In summary, the Leiden algorithm plays a crucial role in the community detection capabilities of Graph RAG, facilitating effective data analysis and enhancing the understanding of complex relationships within large datasets.
Global Search through Knowledge Graph
We can also perform a global search using the Knowledge Graph built by GraphRAG. A global search is useful for getting answers with broader context. However, global search requires a model with a sufficiently large max token length. For example, gpt-4o-mini (max token size = 16k) may not handle the entire content of a large paper-based graph. If possible, try gpt-4o (max token size = 32k) for larger contexts!

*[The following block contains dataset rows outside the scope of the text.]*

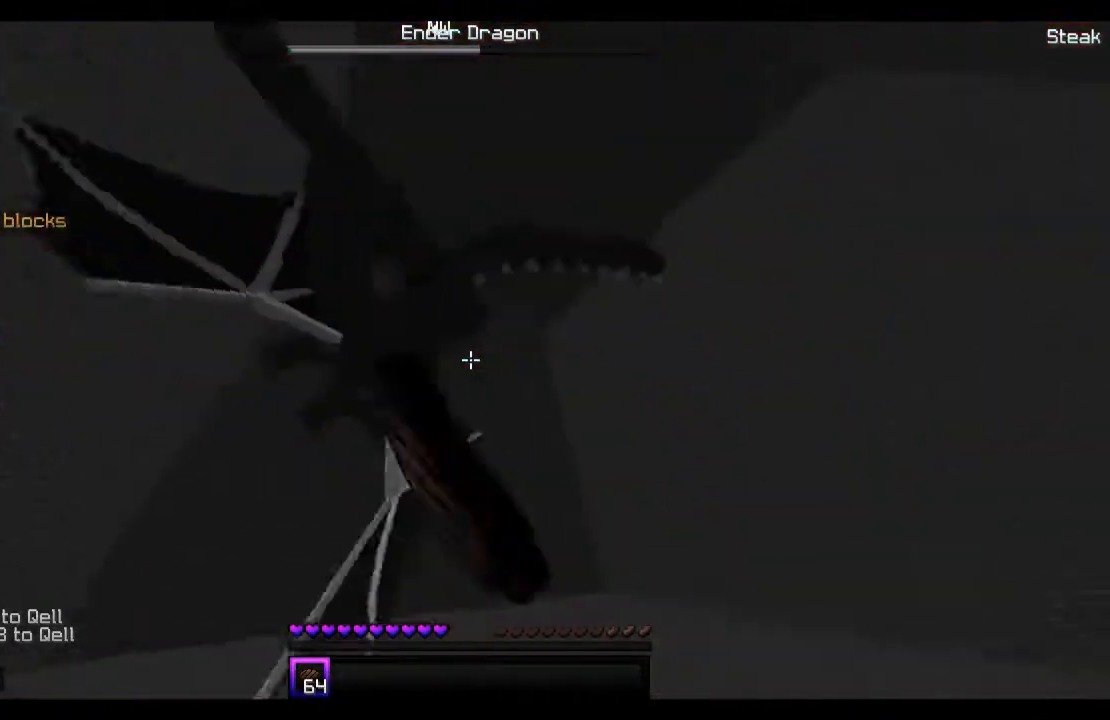
{"keys": [], "mouse": [], "events": [[33, "mouse_left", "down"], [133, "mouse_left", "up"], [167, "mouse_left", "down"], [333, "mouse_left", "up"], [367, "w", "up"]]}
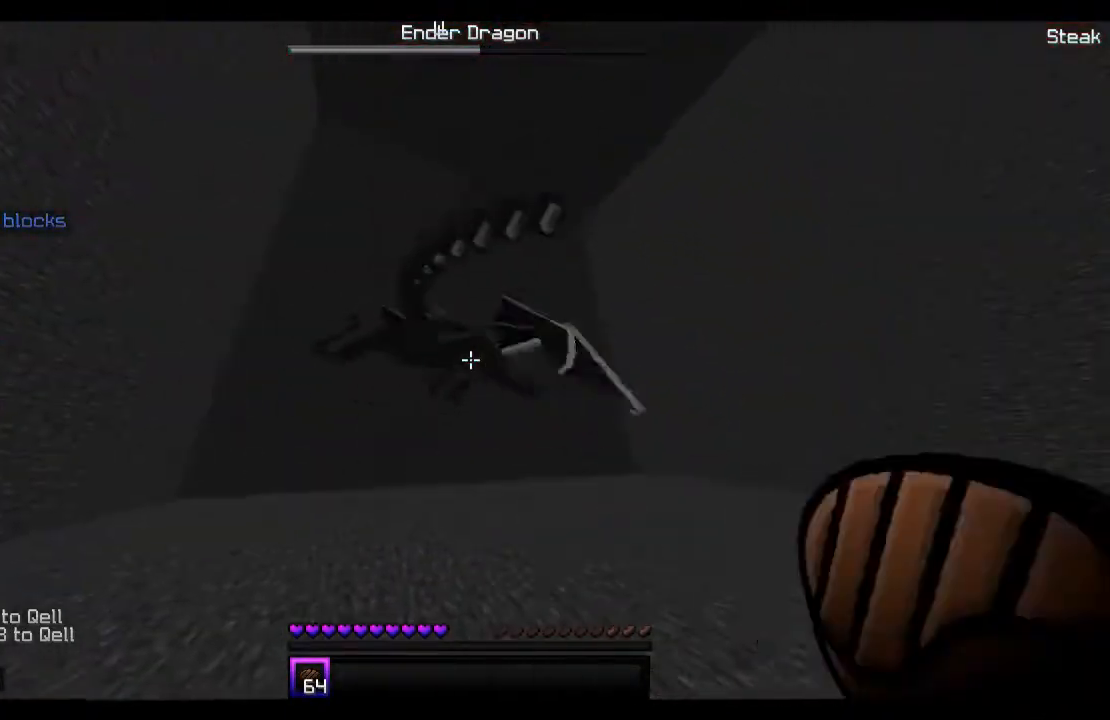
{"keys": [], "mouse": [], "events": [[33, "s", "down"], [367, "s", "up"]]}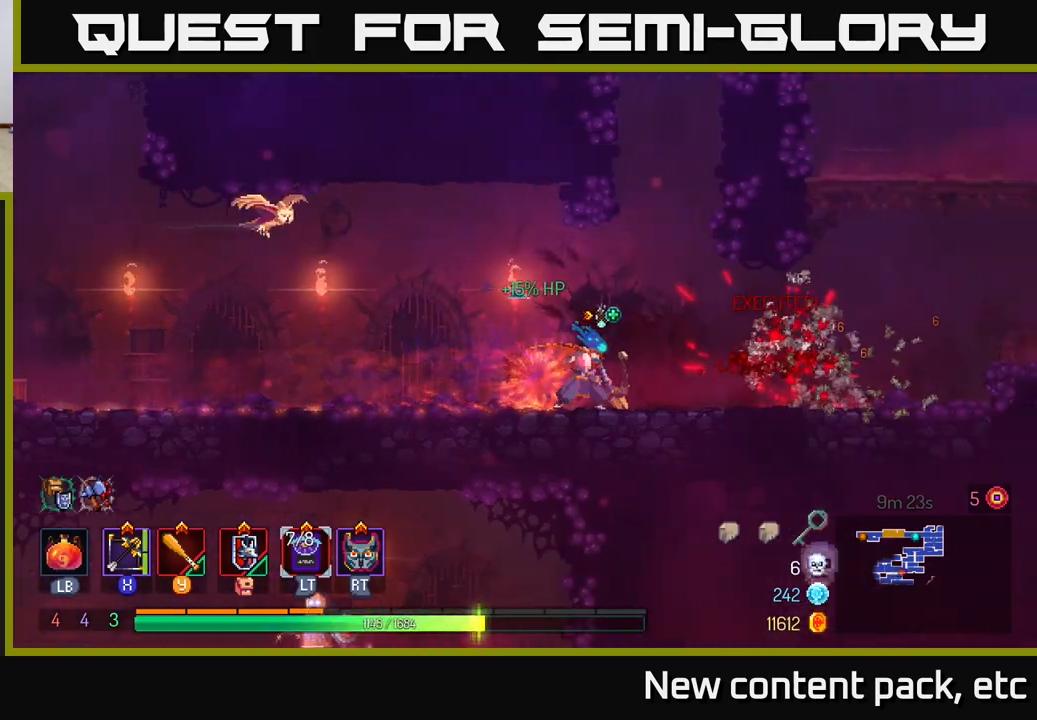
Gameplay with a controller (Xbox layout); each line is a JSON object with the inputs held at the frame after it. "events" lists button and stick changes between this image and that frame as [ms after this image, input, new state], when the widget could be followed in between.
{"buttons": [], "left_stick": "right", "right_stick": "center", "events": [[17, "left_stick", "center"], [317, "left_stick", "right"]]}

# Demonstrate global search using the knowledge graph.
# Here, we generate key points from the entire graph and then aggregate them.
from langchain_graphrag.query.global_search import GlobalSearch
from langchain_graphrag.query.global_search.community_weight_calculator import (
CommunityWeightCalculator,
)
from langchain_graphrag.query.global_search.key_points_aggregator import (
KeyPointsAggregator,
KeyPointsAggregatorPromptBuilder,
KeyPointsContextBuilder,
)
from langchain_graphrag.query.global_search.key_points_generator import (
CommunityReportContextBuilder,
KeyPointsGenerator,
KeyPointsGeneratorPromptBuilder,
)
# The CommunityReportContextBuilder creates a context from community reports based on user query.
report_context_builder = CommunityReportContextBuilder(
community_level=cast(CommunityLevel, 1),
weight_calculator=CommunityWeightCalculator(),
artifacts=artifacts,
token_counter=TiktokenCounter(),
max_tokens=16384, # This is the limit for 'gpt-4o-mini'.
)
# KeyPointsGenerator creates key points from the available content.
kp_generator = KeyPointsGenerator(
llm=ls_llm,
prompt_builder=KeyPointsGeneratorPromptBuilder(
show_references=True, repeat_instructions=True
),
context_builder=report_context_builder,
)
# KeyPointsAggregator merges (aggregates) the key points from each relevant community.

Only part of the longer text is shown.